*Dataset records*.
************

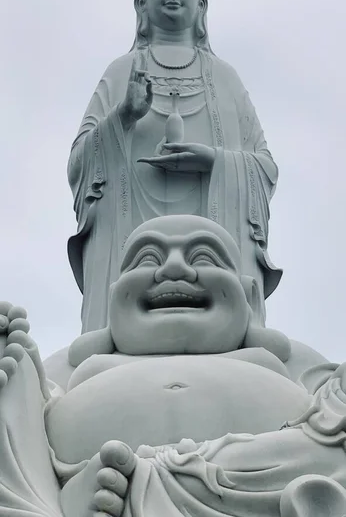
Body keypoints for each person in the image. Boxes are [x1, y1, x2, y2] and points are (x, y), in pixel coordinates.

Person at [1, 216, 346, 517]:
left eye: (204, 256)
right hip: (84, 478)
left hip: (261, 480)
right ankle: (67, 497)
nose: (174, 269)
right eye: (148, 258)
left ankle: (142, 483)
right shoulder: (72, 365)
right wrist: (18, 379)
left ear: (248, 294)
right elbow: (24, 433)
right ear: (114, 296)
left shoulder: (291, 360)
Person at [67, 0, 282, 332]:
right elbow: (79, 166)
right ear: (141, 1)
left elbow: (265, 167)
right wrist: (122, 117)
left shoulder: (225, 77)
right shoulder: (120, 72)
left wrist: (215, 161)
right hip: (130, 241)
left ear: (201, 3)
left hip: (209, 244)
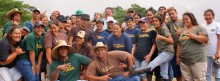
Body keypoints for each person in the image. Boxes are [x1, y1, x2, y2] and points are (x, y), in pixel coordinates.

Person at [130, 16, 174, 81]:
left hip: (167, 52)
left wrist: (161, 37)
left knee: (151, 64)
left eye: (156, 21)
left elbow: (171, 41)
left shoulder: (163, 28)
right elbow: (134, 45)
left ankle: (135, 72)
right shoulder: (156, 30)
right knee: (164, 74)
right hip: (161, 52)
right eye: (153, 21)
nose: (154, 22)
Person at [177, 12, 208, 81]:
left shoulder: (199, 28)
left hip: (197, 59)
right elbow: (179, 44)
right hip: (184, 60)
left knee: (199, 79)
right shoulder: (183, 30)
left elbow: (205, 40)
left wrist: (194, 36)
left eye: (186, 19)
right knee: (186, 79)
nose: (185, 21)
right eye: (183, 19)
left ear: (192, 19)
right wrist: (177, 57)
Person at [162, 7, 183, 81]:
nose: (171, 15)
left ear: (176, 13)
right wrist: (165, 12)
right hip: (173, 50)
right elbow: (162, 20)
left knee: (185, 72)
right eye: (170, 14)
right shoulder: (169, 23)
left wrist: (182, 30)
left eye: (173, 13)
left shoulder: (183, 21)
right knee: (177, 73)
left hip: (184, 49)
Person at [201, 9, 220, 81]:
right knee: (207, 73)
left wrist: (218, 52)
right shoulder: (202, 26)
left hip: (215, 53)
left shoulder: (217, 25)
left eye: (209, 15)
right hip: (205, 53)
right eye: (206, 15)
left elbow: (219, 39)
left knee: (217, 73)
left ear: (213, 16)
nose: (207, 17)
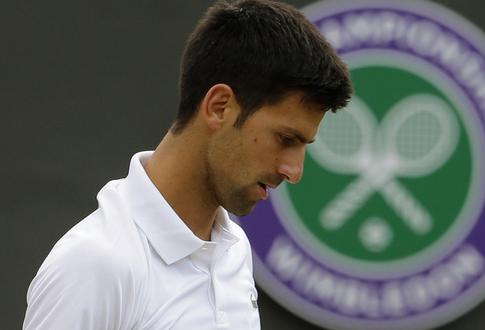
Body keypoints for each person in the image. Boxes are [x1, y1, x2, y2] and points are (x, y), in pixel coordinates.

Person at [23, 0, 352, 329]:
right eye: (285, 139)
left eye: (302, 145)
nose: (294, 172)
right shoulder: (93, 264)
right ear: (220, 107)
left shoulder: (233, 250)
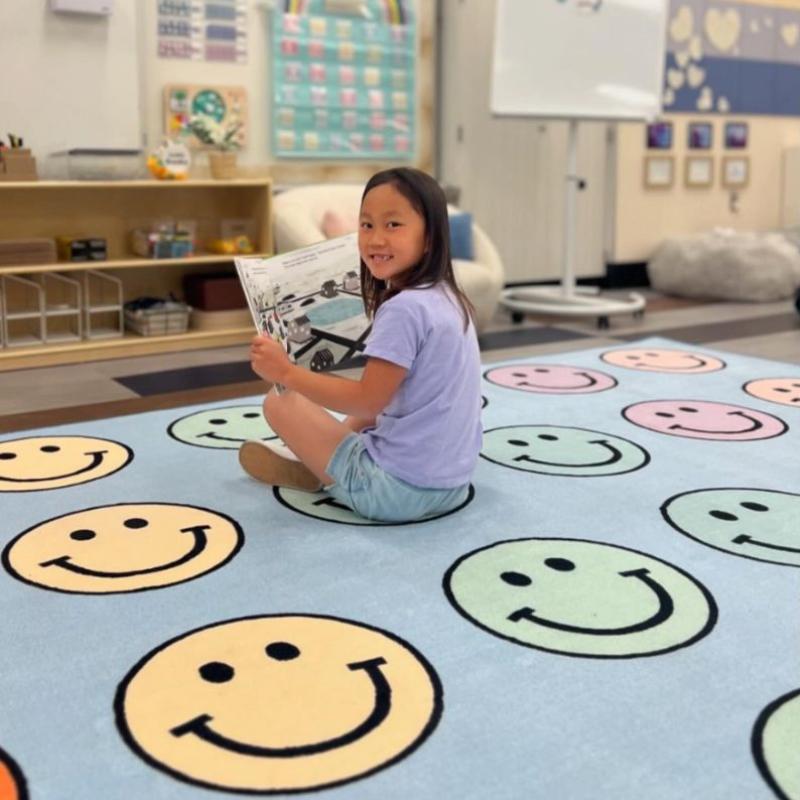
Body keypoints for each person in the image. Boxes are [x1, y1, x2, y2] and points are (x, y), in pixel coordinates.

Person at [239, 167, 482, 523]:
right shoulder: (449, 297)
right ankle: (320, 458)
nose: (375, 239)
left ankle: (319, 465)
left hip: (392, 492)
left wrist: (286, 373)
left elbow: (368, 400)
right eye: (367, 225)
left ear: (430, 237)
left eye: (393, 225)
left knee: (280, 401)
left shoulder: (403, 308)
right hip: (453, 483)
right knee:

************

*YOUR GOAL*. Although pictures appear among the records above, none are to be output; print exactly the lines from the line containing "right eye: (153, 21)" through the line containing "left knee: (280, 401)".

*TASK RESPONSE*.
right eye: (153, 21)
nose: (154, 22)
Person at [177, 12, 208, 81]:
left shoulder: (199, 28)
left hip: (197, 59)
right elbow: (179, 44)
right hip: (184, 60)
left knee: (199, 79)
right shoulder: (183, 30)
left elbow: (205, 40)
left wrist: (194, 36)
left eye: (186, 19)
right knee: (186, 79)
nose: (185, 21)
right eye: (183, 19)
left ear: (192, 19)
right wrist: (177, 57)
Person at [162, 7, 183, 81]:
nose: (171, 15)
left ear: (176, 13)
right wrist: (165, 12)
right hip: (173, 50)
right elbow: (162, 20)
left knee: (185, 72)
right eye: (170, 14)
right shoulder: (169, 23)
left wrist: (182, 30)
left eye: (173, 13)
left shoulder: (183, 21)
right knee: (177, 73)
left hip: (184, 49)
Person at [201, 9, 220, 81]:
right knee: (207, 73)
left wrist: (218, 52)
right shoulder: (202, 26)
left hip: (215, 53)
left shoulder: (217, 25)
left eye: (209, 15)
right hip: (205, 53)
right eye: (206, 15)
left elbow: (219, 39)
left knee: (217, 73)
left ear: (213, 16)
nose: (207, 17)
Body keypoints for each person in the image. Boxes are [x1, y1, x2, y2] and points are (x, y), in pixel coordinates.

Person at [23, 0, 352, 329]:
right eye: (285, 139)
left eye: (302, 145)
nose: (294, 172)
right shoulder: (93, 264)
right ear: (220, 107)
left shoulder: (233, 250)
Body keypoints for each person in the image. Boxes are [x1, y1, x2, y2] and points are (x, y), in pixel coordinates.

Person at [239, 167, 482, 523]:
right shoulder: (449, 297)
right ankle: (320, 458)
nose: (375, 239)
left ankle: (319, 465)
left hip: (392, 492)
left wrist: (286, 373)
left elbow: (368, 400)
right eye: (367, 225)
left ear: (430, 237)
left eye: (393, 225)
left knee: (280, 401)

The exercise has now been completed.